Where does this leave the towers-and-skytrain Post Modernism? It stands in opposition to concrete and measurable reality, including the time-honored measures with a proven track record for delivering ‘good’ urbanism:

(1′) Dispersal works as a strategy for sustaining a regional economy.

(2′) Outside the regional cores building products constructed by small mom & pop shops using renewable, value-added wood components yield better results than towers and massive shopping centres in terms of: affordability, economic diversification, traffic dispersal and supporting higher levels of social functioning.

(3′) Outside the GVRD (Metro) it may still be possible to sustain stability in land prices by building human-scale urbanism—and banning mega-densities—to achieve walkable neighborhoods, livable streets and affordable housing.

(4) Governments artificially pushing against cars and houses have triggered a potentially very dangerous crisis in housing affordability.

At stake is the very way we structure our economy, pick ‘winners’ and ‘losers’, elect our governments and suffer the consequences in the places we call home. Thus, rather than build the urbanism that will encourage walking, and safeguard land prices from inflation, we are building tower neighborhoods that alienate social functioning and lift land prices into the stratosphere.

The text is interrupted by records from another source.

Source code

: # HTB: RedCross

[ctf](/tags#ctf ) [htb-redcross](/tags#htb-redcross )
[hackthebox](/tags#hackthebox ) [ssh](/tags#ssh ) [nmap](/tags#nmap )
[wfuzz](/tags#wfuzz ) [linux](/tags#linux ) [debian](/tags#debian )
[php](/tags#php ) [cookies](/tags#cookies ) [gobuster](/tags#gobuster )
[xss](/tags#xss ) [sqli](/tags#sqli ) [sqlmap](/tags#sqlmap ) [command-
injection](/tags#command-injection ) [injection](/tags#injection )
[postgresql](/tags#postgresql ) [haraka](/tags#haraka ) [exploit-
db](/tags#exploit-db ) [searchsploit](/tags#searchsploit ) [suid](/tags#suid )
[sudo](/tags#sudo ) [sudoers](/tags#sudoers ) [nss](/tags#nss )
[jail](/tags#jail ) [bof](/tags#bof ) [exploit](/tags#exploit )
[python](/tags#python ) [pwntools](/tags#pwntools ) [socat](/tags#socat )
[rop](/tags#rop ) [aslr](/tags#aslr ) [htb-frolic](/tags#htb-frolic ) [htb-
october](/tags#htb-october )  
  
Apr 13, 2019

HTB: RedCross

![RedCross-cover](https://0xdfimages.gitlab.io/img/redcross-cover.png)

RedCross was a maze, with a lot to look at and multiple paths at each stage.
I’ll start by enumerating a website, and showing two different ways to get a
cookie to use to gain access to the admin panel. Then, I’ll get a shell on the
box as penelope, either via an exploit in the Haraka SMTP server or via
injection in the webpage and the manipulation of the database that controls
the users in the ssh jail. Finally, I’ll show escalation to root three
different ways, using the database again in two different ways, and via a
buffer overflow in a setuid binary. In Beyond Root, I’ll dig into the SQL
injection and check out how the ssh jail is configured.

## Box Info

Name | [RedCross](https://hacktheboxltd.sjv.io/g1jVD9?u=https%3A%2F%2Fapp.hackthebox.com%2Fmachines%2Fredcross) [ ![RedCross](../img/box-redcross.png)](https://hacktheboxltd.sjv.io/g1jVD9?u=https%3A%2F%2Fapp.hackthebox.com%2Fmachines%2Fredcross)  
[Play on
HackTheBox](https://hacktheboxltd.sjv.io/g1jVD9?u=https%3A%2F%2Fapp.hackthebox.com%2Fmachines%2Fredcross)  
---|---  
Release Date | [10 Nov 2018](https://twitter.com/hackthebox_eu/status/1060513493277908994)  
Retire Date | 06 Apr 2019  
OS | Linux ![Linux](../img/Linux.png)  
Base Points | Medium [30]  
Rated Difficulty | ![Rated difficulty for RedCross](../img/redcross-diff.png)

It is a classic example of putting the ‘cart before the horse’. The skytrain-and-towers planning with its profit-based decision making has created this mess. Back in 1986, in the salad days of Expo, we weren’t told that land values would push house prices up 12-times while inflation went up 2-times. Keep in mind that a healthy portion of the inflation index was pushed up by the runaway housing prices. Planners explained away that we would tax the land (price) lift to finance the transit mega-projects. Now they avoid referencing the fact that back thirty-two years ago house prices were at par with median house-hold incomes.

Governments must act now to correct the distortions recklessly loosened in our society by their own invalid and now failing planning methodology and bring the cost of housing back in line with Canadian median household incomes. Nothing else will do.